The banks, of course, are major beneficiaries of megadeals, earning big fees from both advising on the transactions and lending money to finance them. Mergers and acquisitions in the United States total $158.7 billion so far this year, according to Thomson Reuters data, more than double the amount in the same period last year. JPMorgan, for example, has benefited from the surge, advising on four big deals in recent weeks, including the Dell bid and Comcast's $16.7 billion offer for the rest of NBCUniversal that it did not already own.
Mr. Buffett, in a television interview last month, declared that the banks had repaired their businesses and no longer threatened the economy. "The capital ratios are huge, the excesses on the asset aside have been largely cleared out," said Mr. Buffett, whose acquisition of Heinz will be his second-largest acquisition, behind his $35.9 billion purchase of a majority stake in the railroad company Burlington Northern Santa Fe in 2009.
While Wall Street has an air of giddiness over the start of the year, most deal makers temper their comments about the current environment with warnings about undisciplined behavior like overpaying for deals and borrowing too much to pay for them. Though private equity firms were battered by the financial crisis, they made it through the downturn on relatively solid ground. Many of their megadeals, like Hilton, looked destined for bankruptcy after the markets collapsed, but they have since recovered. The deals have benefited from an improving economy, as well as robust lending markets that allowed companies to push back the large amounts of debt that were to have come due in the next few years.
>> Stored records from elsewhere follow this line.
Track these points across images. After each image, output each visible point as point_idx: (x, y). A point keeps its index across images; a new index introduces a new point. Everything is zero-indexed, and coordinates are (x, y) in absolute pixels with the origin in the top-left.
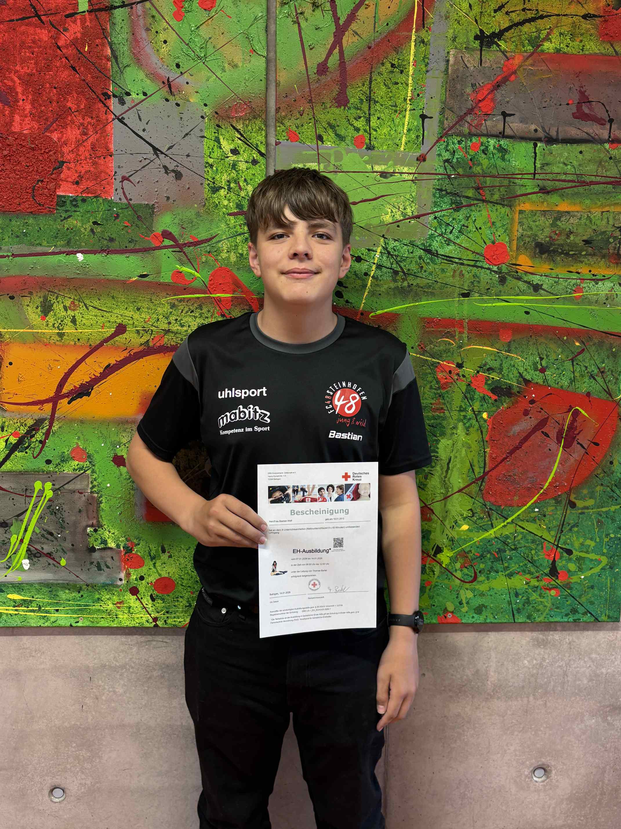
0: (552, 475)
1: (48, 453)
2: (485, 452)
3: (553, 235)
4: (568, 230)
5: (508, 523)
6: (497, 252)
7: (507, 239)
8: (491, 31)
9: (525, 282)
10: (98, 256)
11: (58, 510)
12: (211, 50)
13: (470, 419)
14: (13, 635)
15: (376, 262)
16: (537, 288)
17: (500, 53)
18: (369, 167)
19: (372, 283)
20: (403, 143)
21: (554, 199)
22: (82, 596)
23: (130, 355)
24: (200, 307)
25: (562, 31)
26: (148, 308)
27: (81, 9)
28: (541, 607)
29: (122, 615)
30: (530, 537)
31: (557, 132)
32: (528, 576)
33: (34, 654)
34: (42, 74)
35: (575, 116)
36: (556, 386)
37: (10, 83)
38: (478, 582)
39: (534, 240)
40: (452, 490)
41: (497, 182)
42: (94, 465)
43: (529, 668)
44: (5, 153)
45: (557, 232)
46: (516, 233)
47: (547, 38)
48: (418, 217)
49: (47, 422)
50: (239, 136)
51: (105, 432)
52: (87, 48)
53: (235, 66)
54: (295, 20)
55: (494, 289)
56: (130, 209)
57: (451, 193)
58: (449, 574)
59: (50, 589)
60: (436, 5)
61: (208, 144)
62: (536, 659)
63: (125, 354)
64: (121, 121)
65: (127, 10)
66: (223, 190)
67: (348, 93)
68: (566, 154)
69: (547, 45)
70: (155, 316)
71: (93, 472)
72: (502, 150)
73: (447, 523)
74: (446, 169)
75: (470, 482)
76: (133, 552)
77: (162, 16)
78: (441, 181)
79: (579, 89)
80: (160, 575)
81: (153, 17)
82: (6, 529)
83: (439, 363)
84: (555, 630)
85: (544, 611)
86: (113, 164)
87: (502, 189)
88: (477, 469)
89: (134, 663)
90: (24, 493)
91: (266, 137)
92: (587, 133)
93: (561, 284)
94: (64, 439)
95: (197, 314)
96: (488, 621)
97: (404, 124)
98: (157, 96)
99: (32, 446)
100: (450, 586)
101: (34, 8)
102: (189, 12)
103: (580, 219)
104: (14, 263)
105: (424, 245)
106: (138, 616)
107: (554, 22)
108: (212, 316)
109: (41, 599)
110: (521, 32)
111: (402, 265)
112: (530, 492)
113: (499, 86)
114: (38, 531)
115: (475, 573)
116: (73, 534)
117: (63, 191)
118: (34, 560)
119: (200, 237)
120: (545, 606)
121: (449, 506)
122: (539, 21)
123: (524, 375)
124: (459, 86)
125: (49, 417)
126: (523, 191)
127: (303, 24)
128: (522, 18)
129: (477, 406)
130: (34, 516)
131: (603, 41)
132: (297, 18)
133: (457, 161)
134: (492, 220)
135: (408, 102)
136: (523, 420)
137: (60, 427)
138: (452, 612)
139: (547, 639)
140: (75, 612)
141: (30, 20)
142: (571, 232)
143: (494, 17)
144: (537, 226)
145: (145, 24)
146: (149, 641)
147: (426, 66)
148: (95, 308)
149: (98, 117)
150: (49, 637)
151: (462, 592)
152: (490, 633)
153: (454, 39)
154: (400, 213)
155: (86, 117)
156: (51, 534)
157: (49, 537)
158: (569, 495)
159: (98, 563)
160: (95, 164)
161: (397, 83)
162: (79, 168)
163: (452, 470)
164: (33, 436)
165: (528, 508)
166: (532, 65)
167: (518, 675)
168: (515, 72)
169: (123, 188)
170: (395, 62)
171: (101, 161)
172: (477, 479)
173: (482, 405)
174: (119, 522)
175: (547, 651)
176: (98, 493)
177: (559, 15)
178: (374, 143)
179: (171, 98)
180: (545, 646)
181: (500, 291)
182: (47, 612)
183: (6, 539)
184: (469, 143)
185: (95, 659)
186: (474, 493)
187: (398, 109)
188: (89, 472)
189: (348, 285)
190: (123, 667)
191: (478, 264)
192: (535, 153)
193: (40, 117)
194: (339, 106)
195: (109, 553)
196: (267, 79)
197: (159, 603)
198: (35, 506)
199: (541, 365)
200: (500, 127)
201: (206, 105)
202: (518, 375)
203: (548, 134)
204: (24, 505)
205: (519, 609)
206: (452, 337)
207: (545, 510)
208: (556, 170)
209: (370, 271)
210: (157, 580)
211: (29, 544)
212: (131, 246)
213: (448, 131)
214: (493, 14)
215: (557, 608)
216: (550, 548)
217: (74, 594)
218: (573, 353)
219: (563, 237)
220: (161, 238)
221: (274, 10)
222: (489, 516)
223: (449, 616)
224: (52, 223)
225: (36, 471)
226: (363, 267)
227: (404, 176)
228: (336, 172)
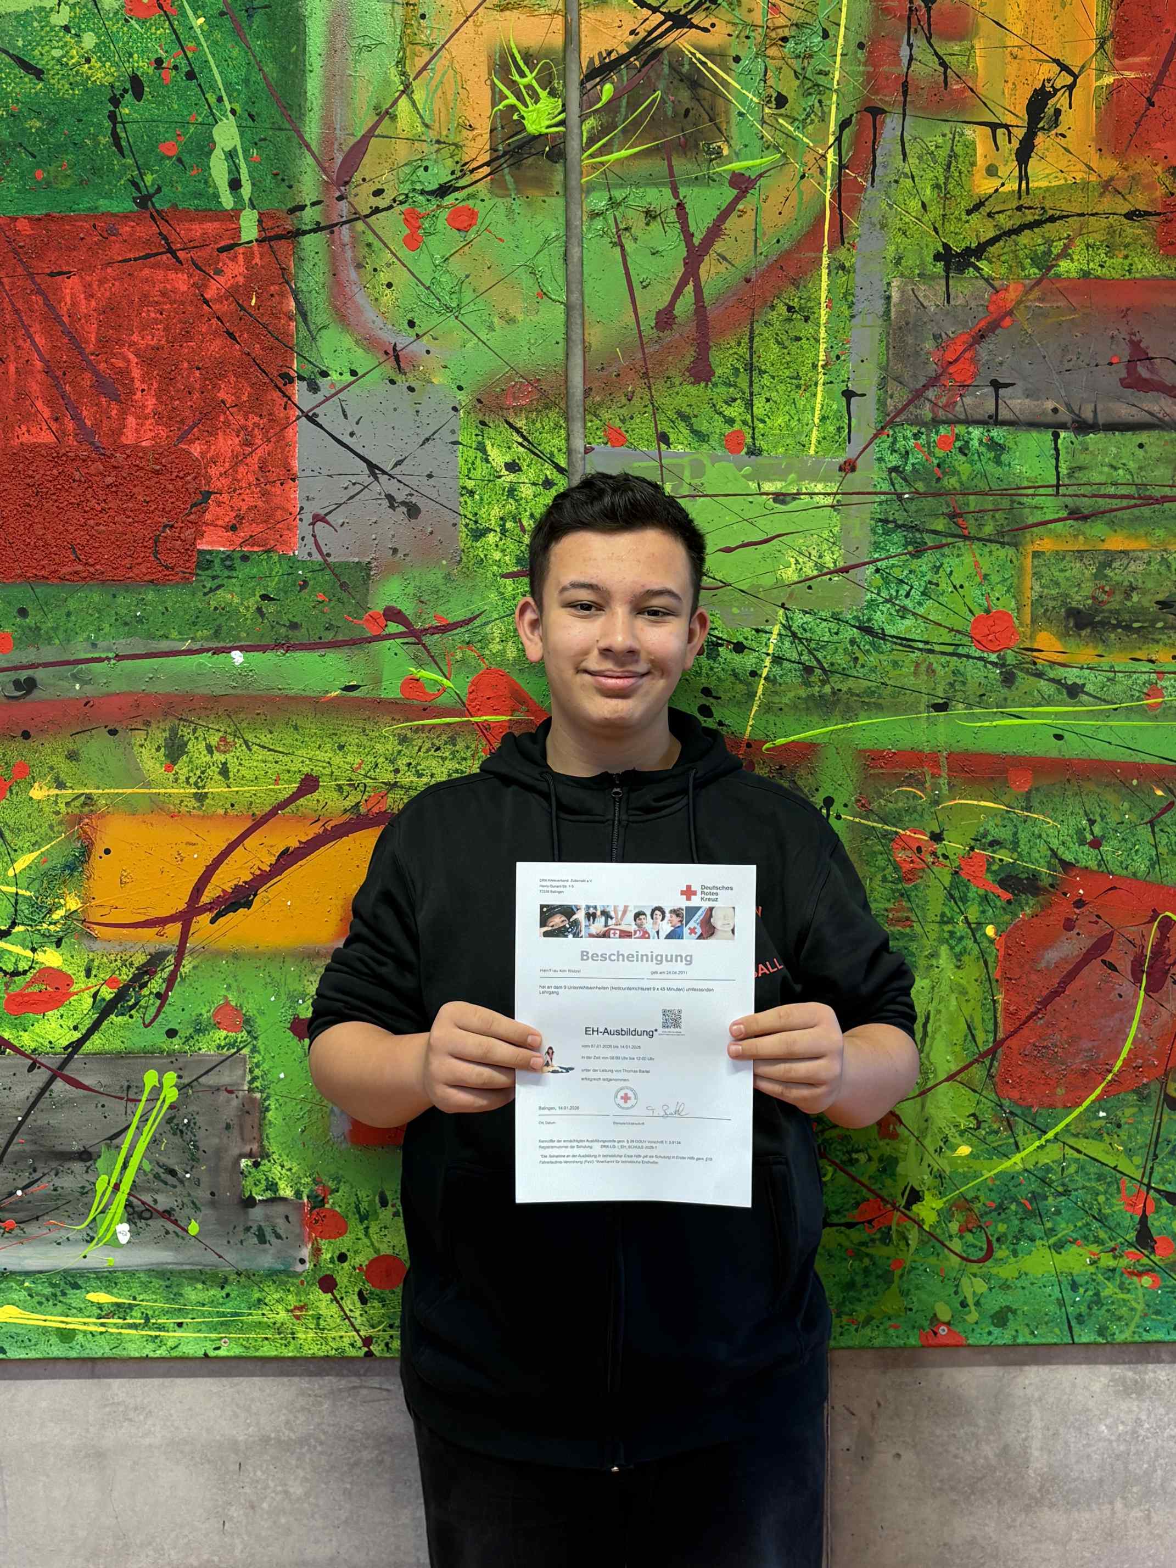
0: (1128, 1045)
1: (172, 1016)
2: (994, 1002)
3: (1098, 593)
4: (1126, 583)
5: (1047, 1141)
6: (996, 629)
7: (1013, 604)
8: (964, 245)
9: (1052, 680)
10: (269, 655)
11: (188, 1125)
12: (468, 296)
13: (961, 938)
14: (93, 1375)
15: (770, 651)
16: (1074, 691)
17: (982, 282)
18: (753, 486)
19: (765, 689)
20: (814, 441)
21: (1097, 529)
22: (228, 1295)
23: (326, 830)
24: (452, 740)
25: (1091, 241)
26: (358, 746)
27: (245, 237)
28: (1124, 1311)
29: (306, 1333)
30: (1093, 1169)
31: (1095, 412)
32: (1094, 1248)
33: (131, 1415)
34: (177, 346)
35: (1125, 384)
36: (1125, 872)
37: (121, 364)
38: (996, 1260)
39: (1064, 603)
40: (936, 1076)
41: (988, 503)
42: (256, 1038)
43: (1110, 1442)
44: (109, 480)
45: (1107, 589)
46: (1028, 593)
47: (1064, 254)
48: (845, 570)
49: (171, 959)
50: (520, 440)
51: (276, 975)
52: (254, 301)
53: (512, 321)
54: (615, 240)
55: (994, 695)
56: (328, 572)
57: (904, 526)
58: (937, 1245)
59: (168, 1283)
60: (863, 206)
61: (465, 454)
62: (1123, 1423)
63: (317, 829)
64: (312, 419)
65: (322, 236)
66: (492, 534)
67: (711, 359)
68: (1114, 450)
69: (1064, 266)
70: (370, 758)
71: (254, 1050)
72: (997, 448)
73: (927, 1142)
74: (893, 484)
75: (969, 1060)
76: (327, 1206)
77: (385, 244)
78: (885, 506)
79: (1128, 338)
80: (377, 1251)
81: (369, 245)
82: (88, 1164)
83: (896, 833)
84: (1159, 1360)
85: (1133, 1319)
86: (297, 494)
87: (997, 515)
88: (980, 1036)
89: (325, 1433)
90: (124, 1095)
91: (568, 439)
92: (1149, 413)
93: (1121, 683)
94: (201, 990)
95: (447, 754)
96: (1020, 1340)
97: (813, 408)
98: (376, 374)
99: (142, 1003)
100: (942, 1270)
101: (165, 238)
102: (431, 234)
103: (1149, 563)
104: (118, 671)
105: (859, 620)
106: (333, 1334)
107: (1076, 226)
108: (473, 756)
109: (151, 1301)
110: (1016, 244)
111: (819, 656)
112: (1087, 1078)
113: (982, 337)
114: (147, 1167)
115: (989, 1243)
116: (214, 1171)
117: (208, 543)
118: (139, 1224)
119: (452, 619)
120: (1132, 1309)
121: (931, 1110)
122: (1049, 226)
123: (1060, 853)
124: (910, 340)
125: (175, 948)
126: (1038, 517)
127: (629, 246)
128: (1016, 221)
129: (973, 913)
130: (142, 1138)
131: (1167, 255)
132: (619, 237)
133: (914, 468)
134: (983, 572)
135: (820, 370)
136: (1064, 938)
137: (194, 968)
138: (948, 1324)
139: (1143, 1380)
140: (213, 1328)
141: (159, 257)
142: (1133, 589)
143: (967, 222)
144: (1068, 579)
145: (354, 258)
146: (354, 1388)
147: (850, 307)
148: (263, 747)
149: (270, 414)
150: (161, 1380)
151: (965, 1281)
152: (1027, 1368)
153: (898, 261)
154: (811, 564)
155: (251, 416)
156: (172, 1173)
157: (170, 1179)
158: (1164, 1086)
159: (260, 1229)
160: (264, 494)
161: (798, 339)
162: (237, 502)
163: (933, 1038)
164: (144, 985)
165: (1087, 1109)
166: (1041, 300)
167: (1089, 1456)
168: (1010, 313)
169: (314, 536)
170: (795, 303)
171: (277, 490)
172: (983, 1055)
173: (983, 912)
174: (301, 1146)
175: (1146, 1405)
176: (262, 1092)
177: (1082, 215)
178: (760, 443)
179: (399, 378)
180: (1139, 1394)
181: (1005, 699)
182: (161, 1328)
183: (87, 1184)
184: (934, 437)
185: (249, 1425)
186: (976, 1082)
187: (802, 382)
188: (246, 1051)
189: (721, 694)
190: (303, 1441)
191: (961, 650)
192: (1057, 449)
193: (170, 419)
194: (696, 382)
195: (280, 1209)
196: (568, 339)
197: (375, 1308)
198: (144, 1120)
199: (1092, 833)
200: (990, 406)
201: (460, 388)
202: (1049, 852)
203: (1079, 416)
204: (124, 1117)
205: (1080, 1315)
206: (920, 784)
207: (1119, 1113)
208: (1096, 477)
209: (761, 668)
210: (372, 1263)
211: (129, 1194)
212: (329, 636)
213: (895, 417)
214: (964, 217)
215: (1158, 1313)
216: (1135, 1190)
217: (212, 1292)
218: (1151, 810)
219: (1118, 597)
220: (382, 621)
221: (578, 223)
222: (1010, 1126)
223: (943, 1331)
224: (188, 599)
225: (148, 1052)
226: (746, 661)
227: (816, 498)
228: (693, 496)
But there are still plenty of cautionary tales about the consequences of overpriced, overleveraged takeovers. Consider Energy Future Holdings, the biggest private equity deal in history. Struck at the peak of the merger boom in October 2007, the company has suffered from low prices for natural gas and too much debt, and may have to restructure this year. Its owners, a group led by Kohlberg Kravis Roberts and TPG, are likely to lose billions.